Work instructions: Every line of the records below from the line with "- Windows 10" up to and including the line with "Here's how the" must be reproduced exactly, and no line outside that range.

[Plain-text document sources]

************

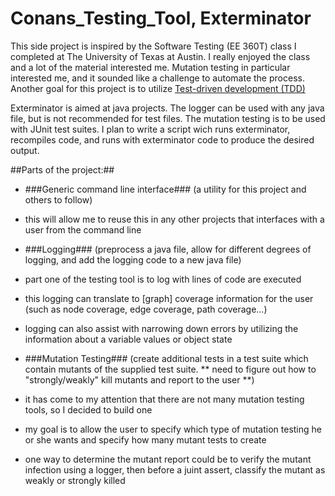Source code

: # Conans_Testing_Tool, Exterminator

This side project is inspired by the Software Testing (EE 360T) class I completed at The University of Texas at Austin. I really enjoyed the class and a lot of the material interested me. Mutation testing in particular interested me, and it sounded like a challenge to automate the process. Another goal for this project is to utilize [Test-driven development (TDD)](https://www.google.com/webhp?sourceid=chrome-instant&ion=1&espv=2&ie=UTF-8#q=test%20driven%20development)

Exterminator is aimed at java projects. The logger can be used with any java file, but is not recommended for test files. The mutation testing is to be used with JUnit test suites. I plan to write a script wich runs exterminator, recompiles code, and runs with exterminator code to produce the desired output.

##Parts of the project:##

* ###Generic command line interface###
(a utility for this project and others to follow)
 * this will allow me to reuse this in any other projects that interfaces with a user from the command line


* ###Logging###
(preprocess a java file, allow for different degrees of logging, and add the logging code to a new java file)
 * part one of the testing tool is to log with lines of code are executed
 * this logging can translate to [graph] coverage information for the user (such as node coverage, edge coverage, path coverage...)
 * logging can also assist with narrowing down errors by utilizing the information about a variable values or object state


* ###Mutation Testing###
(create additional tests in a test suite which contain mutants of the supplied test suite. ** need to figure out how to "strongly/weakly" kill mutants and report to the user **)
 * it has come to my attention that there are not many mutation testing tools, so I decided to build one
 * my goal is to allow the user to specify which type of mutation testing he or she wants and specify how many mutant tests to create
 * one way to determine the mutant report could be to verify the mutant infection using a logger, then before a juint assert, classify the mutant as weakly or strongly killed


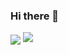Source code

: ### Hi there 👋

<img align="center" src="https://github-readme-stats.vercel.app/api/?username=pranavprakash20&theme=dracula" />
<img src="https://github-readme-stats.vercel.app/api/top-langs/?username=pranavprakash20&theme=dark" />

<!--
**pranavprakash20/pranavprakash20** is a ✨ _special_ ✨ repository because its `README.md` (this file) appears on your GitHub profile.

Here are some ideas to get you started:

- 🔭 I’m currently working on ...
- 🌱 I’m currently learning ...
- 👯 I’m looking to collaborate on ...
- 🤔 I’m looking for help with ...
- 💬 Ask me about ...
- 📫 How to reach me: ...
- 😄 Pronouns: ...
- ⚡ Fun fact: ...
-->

************

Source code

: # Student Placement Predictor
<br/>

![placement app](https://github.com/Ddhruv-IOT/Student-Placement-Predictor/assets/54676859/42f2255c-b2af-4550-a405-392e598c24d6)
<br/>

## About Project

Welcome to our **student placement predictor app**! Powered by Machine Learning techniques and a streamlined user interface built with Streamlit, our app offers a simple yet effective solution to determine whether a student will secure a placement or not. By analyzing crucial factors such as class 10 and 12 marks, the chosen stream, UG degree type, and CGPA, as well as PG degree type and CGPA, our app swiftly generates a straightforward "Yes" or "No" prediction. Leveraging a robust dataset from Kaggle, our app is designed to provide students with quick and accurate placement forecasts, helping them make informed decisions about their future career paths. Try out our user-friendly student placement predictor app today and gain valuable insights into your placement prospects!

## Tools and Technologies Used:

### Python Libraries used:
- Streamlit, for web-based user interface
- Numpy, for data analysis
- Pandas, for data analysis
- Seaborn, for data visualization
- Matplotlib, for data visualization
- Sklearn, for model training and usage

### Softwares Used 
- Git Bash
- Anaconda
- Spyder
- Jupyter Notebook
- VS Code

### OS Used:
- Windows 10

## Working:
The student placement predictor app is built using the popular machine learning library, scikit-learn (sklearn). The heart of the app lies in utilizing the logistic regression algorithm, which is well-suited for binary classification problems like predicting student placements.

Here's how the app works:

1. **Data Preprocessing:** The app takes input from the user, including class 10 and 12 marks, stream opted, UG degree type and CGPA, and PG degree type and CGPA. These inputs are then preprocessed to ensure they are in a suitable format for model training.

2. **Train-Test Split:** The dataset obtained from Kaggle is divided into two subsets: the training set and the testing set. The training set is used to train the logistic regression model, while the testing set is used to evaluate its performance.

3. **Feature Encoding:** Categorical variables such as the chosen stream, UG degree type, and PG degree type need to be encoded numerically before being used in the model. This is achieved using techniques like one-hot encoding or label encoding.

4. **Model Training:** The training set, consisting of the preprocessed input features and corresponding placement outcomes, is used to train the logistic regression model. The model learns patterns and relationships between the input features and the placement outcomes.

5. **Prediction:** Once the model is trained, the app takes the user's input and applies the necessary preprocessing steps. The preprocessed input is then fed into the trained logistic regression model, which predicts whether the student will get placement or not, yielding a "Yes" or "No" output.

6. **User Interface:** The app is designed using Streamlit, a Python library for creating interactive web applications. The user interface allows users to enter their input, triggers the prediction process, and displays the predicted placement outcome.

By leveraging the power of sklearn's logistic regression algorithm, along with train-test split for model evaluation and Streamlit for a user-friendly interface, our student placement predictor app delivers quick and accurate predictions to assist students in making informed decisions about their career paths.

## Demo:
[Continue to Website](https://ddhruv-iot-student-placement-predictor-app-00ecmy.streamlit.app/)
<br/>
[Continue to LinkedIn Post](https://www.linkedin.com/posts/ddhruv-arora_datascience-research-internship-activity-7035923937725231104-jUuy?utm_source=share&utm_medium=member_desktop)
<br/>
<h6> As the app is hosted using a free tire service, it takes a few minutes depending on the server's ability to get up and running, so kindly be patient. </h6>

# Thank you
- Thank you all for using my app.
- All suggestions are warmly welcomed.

************

Written solution:
- Windows 10

## Working:
The student placement predictor app is built using the popular machine learning library, scikit-learn (sklearn). The heart of the app lies in utilizing the logistic regression algorithm, which is well-suited for binary classification problems like predicting student placements.

Here's how the app works:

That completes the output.